*** Texto dado
La semana pasada publiqué un post musical con motivo del día de San Valentín. Una letra muy bonita, muy bien traída… en fin, perfecto para un día como ese. Sin embargo, hoy no quiero hablar del amor de películas o canciones… sino de eso otro que, en mi humilde opinión, se aproxima mucho más a la llana realidad, esa de carne y hueso que sangra y suda.
Hacer voluntariado en una unidad de cuidados paliativos de un centro hospitalario es (en ocasiones lo es) todo un privilegio por las personas a las que conoces y por las conversaciones que puedes tener con enfermos y familiares.
Hace un par de semanas pasé por la habitación de uno de los pacientes de aquella unidad. El hombre se encontraba postrado en la cama, con el nivel de conciencia reducido por efecto de la sedación. La esposa se encontraba a su lado, sentada en el sillón. Cuando entré se mostró un tanto sorprendida por la presencia de una persona que, hasta ese instante, no había entrado en la habitación de su esposo. Ante su gesto, me presenté como voluntario del centro y me ofrecí para hacerla un rato de compañía, para que pudiera hablar, sentirse acompañada y desahogarse, si así lo precisaba.
El rato que pasé con ella hizo recuerdo de su historia y compartió conmigo su vida con el hombre que ahora se hallaba en cama acercándose a la muerte. Habló de buenos y de malos momentos, habló de los ocho años de enfermedad por la que habían tenido que pasar, de las dificultades por las que habían atravesado. Habló de su separación y su divorcio, que había durado cinco años. Habló de su reconciliación, de su segundo matrimonio, de lo buen padre y compañero que había sido todos aquellos años. Habló de que, al final, con lo que ella se quedaría sería con todos los buenos instantes que había tenido la oportunidad de vivir junto a él, y de que lo único que lamentaba era haber perdido los cinco años que estuvieron divorciados.
******
*** Registros aportados
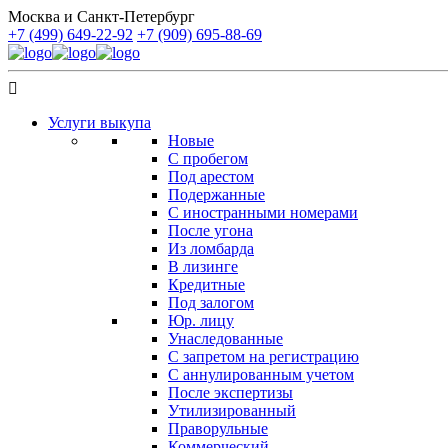
Москва и Санкт-Петербург
+7 (499) 649-22-92
+7 (909) 695-88-69
Услуги выкупа
Новые
С пробегом
Под арестом
Подержанные
С иностранными номерами
После угона
Из ломбарда
В лизинге
Кредитные
Под залогом
Юр. лицу
Унаследованные
С запретом на регистрацию
С аннулированным учетом
После экспертизы
Утилизированный
Праворульные
Коммерческий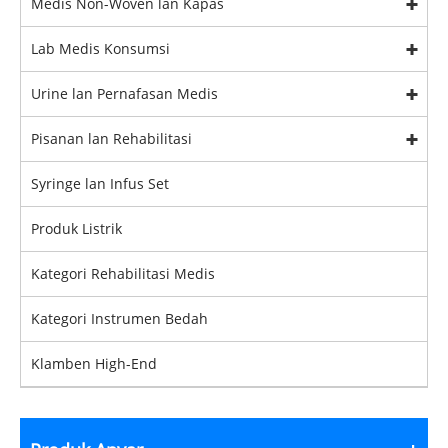
Medis Non-Woven lan Kapas
Lab Medis Konsumsi
Urine lan Pernafasan Medis
Pisanan lan Rehabilitasi
Syringe lan Infus Set
Produk Listrik
Kategori Rehabilitasi Medis
Kategori Instrumen Bedah
Klamben High-End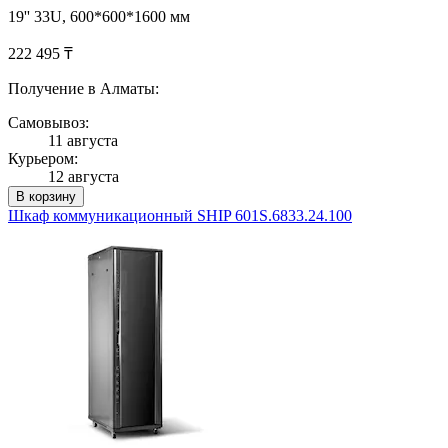
19'' 33U, 600*600*1600 мм
222 495 ₸
Получение в Алматы:
Самовывоз:
11 августа
Курьером:
12 августа
В корзину
Шкаф коммуникационный SHIP 601S.6833.24.100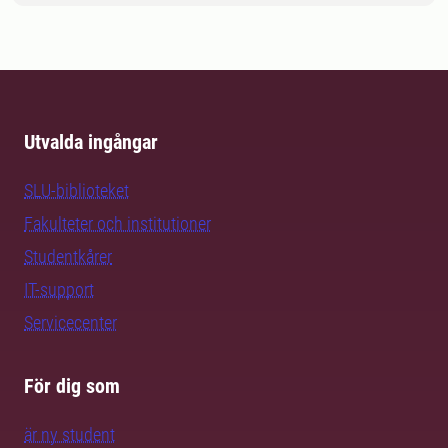
Utvalda ingångar
SLU-biblioteket
Fakulteter och institutioner
Studentkårer
IT-support
Servicecenter
För dig som
är ny student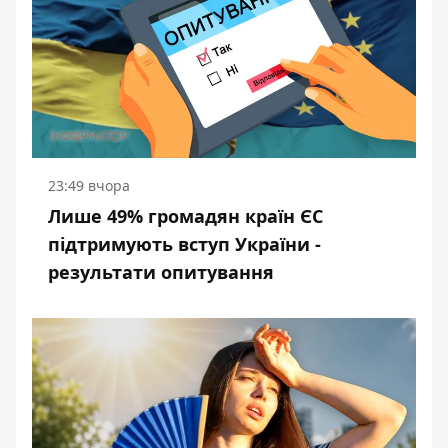
23:49 вчора
Лише 49% громадян країн ЄС
підтримують вступ України -
результати опитування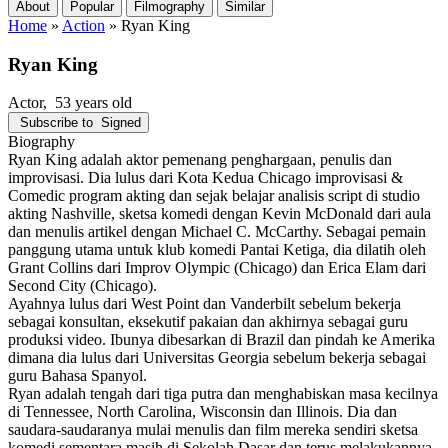
About
Popular
Filmography
Similar
Home
»
Action
»
Ryan King
Ryan King
Actor
, 53 years old
Subscribe to
Signed
Biography
Ryan King adalah aktor pemenang penghargaan, penulis dan
improvisasi. Dia lulus dari Kota Kedua Chicago improvisasi &
Comedic program akting dan sejak belajar analisis script di studio
akting Nashville, sketsa komedi dengan Kevin McDonald dari aula
dan menulis artikel dengan Michael C. McCarthy. Sebagai pemain
panggung utama untuk klub komedi Pantai Ketiga, dia dilatih oleh
Grant Collins dari Improv Olympic (Chicago) dan Erica Elam dari
Second City (Chicago).
Ayahnya lulus dari West Point dan Vanderbilt sebelum bekerja
sebagai konsultan, eksekutif pakaian dan akhirnya sebagai guru
produksi video. Ibunya dibesarkan di Brazil dan pindah ke Amerika
dimana dia lulus dari Universitas Georgia sebelum bekerja sebagai
guru Bahasa Spanyol.
Ryan adalah tengah dari tiga putra dan menghabiskan masa kecilnya
di Tennessee, North Carolina, Wisconsin dan Illinois. Dia dan
saudara-saudaranya mulai menulis dan film mereka sendiri sketsa
komedi sementara masih di Sekolah Dasar dan terus melakukannya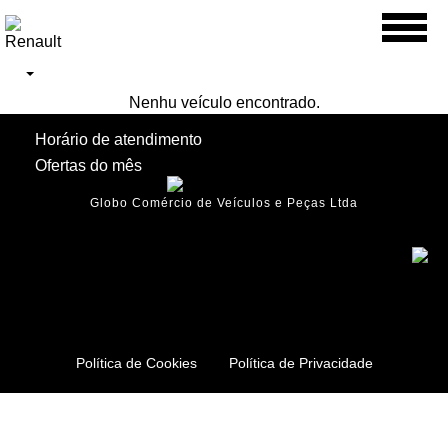
Toggl
naviga
Nenhu veículo encontrado.
Horário de atendimento
Ofertas do mês
Globo Comércio de Veículos e Peças Ltda
Política de Cookies
Política de Privacidade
******
Tarea pedida 1
Responde con datos del texto sobre el voluntariado en cuidados paliativos:
(a) ¿Con motivo de qué día se publicó la semana pasada un post musical?
(b) ¿Cuántos años de enfermedad habían tenido que pasar el paciente y su esposa?
(c) ¿Cuánto tiempo había durado su separación y su divorcio?
Tarea pedida 2
Sigue escribiendo el texto sobre el voluntariado en cuidados paliativos justo después de su última frase.

Respuesta 1
(a) Con motivo del día de San Valentín.
(b) Ocho años.
(c) Cinco años.

Respuesta 2
Tras los últimos años de lucha contra la enfermedad, ya en el tramo final de la vida de su esposo, ambos tuvieron la oportunidad de decirse mutuamente algo que muchas veces olvidamos decir a los seres que queremos: ninguno de los dos lamentaba haber compartido su vida con el otro, con sus luces y sus sombras. Ella lo dijo con unas palabras que me impresionaron: “Cuarenta veces que naciera, cuarenta veces que me volvería a casar con él”. En mi humilde opinión (que yo no tengo pareja), ni un millón de días de San Valentín pueden sustituir una frase como esa.
Pocas veces nos acordamos de decir cosas así... muchas veces perdemos la oportunidad de hacerlo.
Esta y otras experiencias en paliativos han hecho que todos los días piense en la muerte, pero no lo hago con temor o con morbo. Acordarme de la muerte me recuerda mi finitud, me recuerda que no puedo desaprovechar mi tiempo ni mis oportunidades. Acordarme de la muerte me recuerda que lo más importante es amar y sentirse amado.